How to make a mature accreting magnetar

TL;DR

This paper investigates the existence of accreting magnetars, proposing conditions under which they can retain strong magnetic fields over several million years, challenging standard magnetic decay models.

Contribution

It introduces a Bayesian method to estimate the age of accreting magnetars and discusses the necessary physical conditions for their magnetic field longevity.

Findings

4U0114+65 has a kinematic age of 2.4-5 Myr.

Accreting magnetars can exist if Hall attractor and crust cooling conditions are met.

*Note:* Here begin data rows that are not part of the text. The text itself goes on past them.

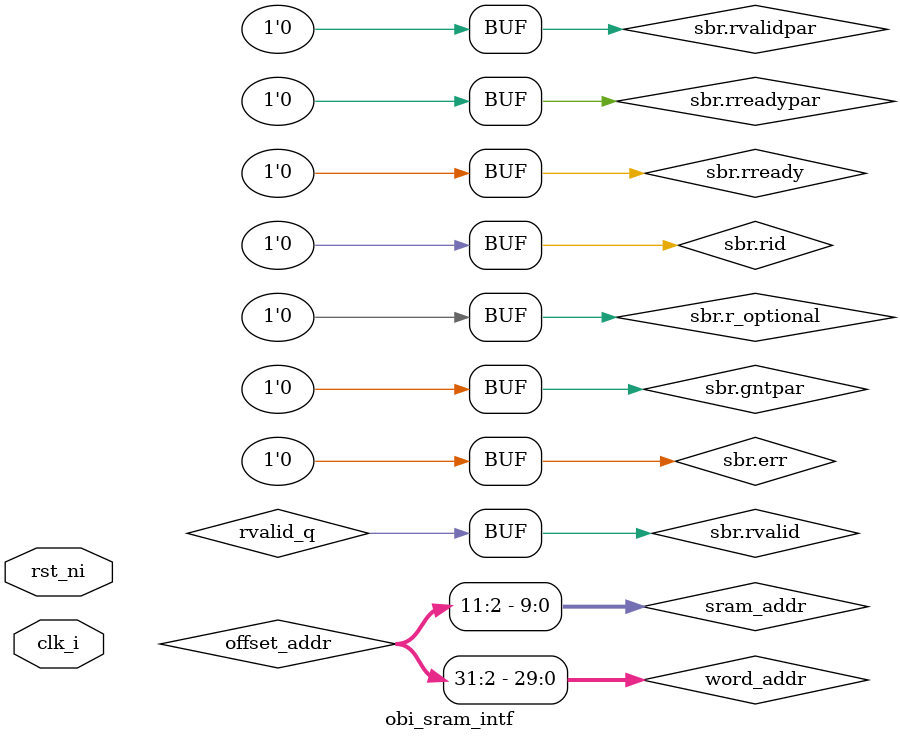
<source format=sv>
module obi_sram_intf #(
    parameter  int unsigned NumWords  = 32'd1024,
    parameter  int unsigned DataWidth = 32'd32,
    parameter  int unsigned BaseAddr  = 32'h0,
    localparam int unsigned ByteWidth = 32'h8,
    localparam int unsigned AddrWidth = (NumWords > 32'd1) ? $clog2(NumWords) : 32'd1,
    localparam int unsigned BeWidth   = (DataWidth + ByteWidth - 32'd1) / ByteWidth
) (
    input logic clk_i,
    input logic rst_ni,
    OBI_BUS.Subordinate sbr
);

  localparam int unsigned NumPorts = 1;
  localparam int unsigned Latency = 1;
  localparam SimInit = "random";

  logic [31:0] offset_addr;
  logic [29:0] word_addr;
  logic [AddrWidth-1:0] sram_addr;

  logic rvalid_q;

  assign offset_addr = sbr.addr - BaseAddr;
  assign word_addr   = offset_addr[31:2];
  assign sram_addr   = word_addr[AddrWidth-1:0];

  // Assume zero-wait state memory -> rvalid follows req immediately
  always_ff @(posedge clk_i) begin
    if (~rst_ni) begin
      rvalid_q <= 1'b0;
    end else begin
      rvalid_q <= sbr.req;
    end
  end

  tc_sram #(
      .NumWords (NumWords),
      .DataWidth(DataWidth),
      .ByteWidth(ByteWidth),
      .NumPorts (NumPorts),
      .Latency  (Latency),
      .SimInit  (SimInit),
      .ImplKey  ("zeroheti_lp_sram")
  ) i_sram (
      .clk_i,
      .rst_ni,
      .req_i  (sbr.req),
      .we_i   (sbr.we),
      .be_i   (sbr.be),
      .addr_i (sram_addr),
      .wdata_i(sbr.wdata),
      .rdata_o(sbr.rdata)
  );

  assign sbr.gnt    = sbr.req;
  assign sbr.rvalid = rvalid_q;

  // Tie off unused parts
  assign sbr.gntpar = 1'b0;
  assign sbr.rvalidpar = 1'b0;
  assign sbr.rready = 1'b0;
  assign sbr.rreadypar = 1'b0;
  assign sbr.rid = 1'b0;
  assign sbr.r_optional = 1'b0;
  assign sbr.err    = 1'b0;

endmodule : obi_sram_intf


</source>
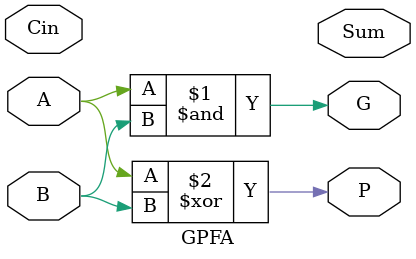
<source format=v>
module GPFA (
    input   A, B, Cin,
    output  G, P, Sum
);

assign G = A&B;
assign P = A^B;
assign Sim = P ^ Cin;
    
endmodule
</source>
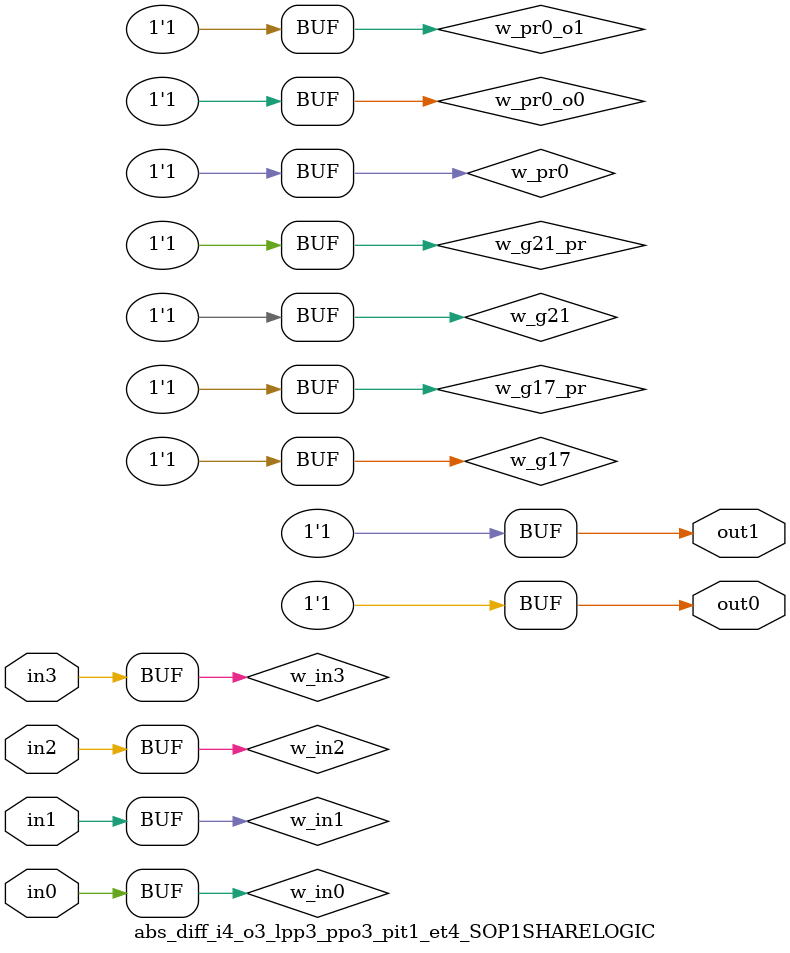
<source format=v>
module abs_diff_i4_o3_lpp3_ppo3_pit1_et4_SOP1SHARELOGIC (in0, in1, in2, in3, out0, out1);
// declaring inputs
input in0,  in1,  in2,  in3;
// declaring outputs
output out0,  out1;
// JSON model input
wire w_in3, w_in2, w_in1, w_in0;
// JSON model output
wire w_g17, w_g21;
//json model
wire w_g17_pr, w_g21_pr, w_pr0_o0, w_pr0_o1, w_pr0;
// JSON model input assign
assign w_in3 = in3;
assign w_in2 = in2;
assign w_in1 = in1;
assign w_in0 = in0;

//json model assigns (approximated Shared/XPAT part)
//assign literals to products
assign w_pr0 = 1;
//if a product has literals and if the product is being "activated" for that output
assign w_pr0_o0 = w_pr0 & 1;
assign w_pr0_o1 = w_pr0 & 1;
//compose an output with corresponding products (OR)
assign w_g17 = w_pr0_o0;
assign w_g21 = w_pr0_o1;
//if an output has products and if it is part of the JSON model
assign w_g17_pr = w_g17 & 1;
assign w_g21_pr = w_g21 & 1;
// output assigns
assign out0 = w_g17_pr;
assign out1 = w_g21_pr;
endmodule
</source>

The systems constrain crust impurity levels and support the Hall attractor hypothesis.

Abstract

Several candidates for accreting magnetars have been proposed recently by different authors. Existence of such systems contradicts the standard magnetic field decay scenario where a large magnetic field of a neutron star reaches $\lesssim$ few$\times 10^{13}$G at ages $\gtrsim 1$ Myr. Among other sources, the high mass X-ray binary 4U0114+65 seems to have a strong magnetic field around $10^{14}$ G. We develop a new Bayesian estimate for the kinematic age and demonstrate that 4U0114+65 has kinematic age 2.4-5 Myr ($95\%$ credential interval) since the formation of the neutron star. We discuss which conditions are necessary to explain the potential existence of magnetars in accreting high-mass binaries with ages about few Myrs and larger. Three necessary ingredients are: the Hall attractor to prevent rapid decay of dipolar field, relatively rapid cooling of the crust in order to avoid Ohmic decay due to phonons, and finally, low values of the parameter $Q$ to obtain long Ohmic time scale due to impurities. If age and magnetic field estimates for proposed accreting magnetars are correct, then these systems set the strongest limit on the crust impurity for a selected sample of neutron stars and provide evidence in favour of the Hall attractor.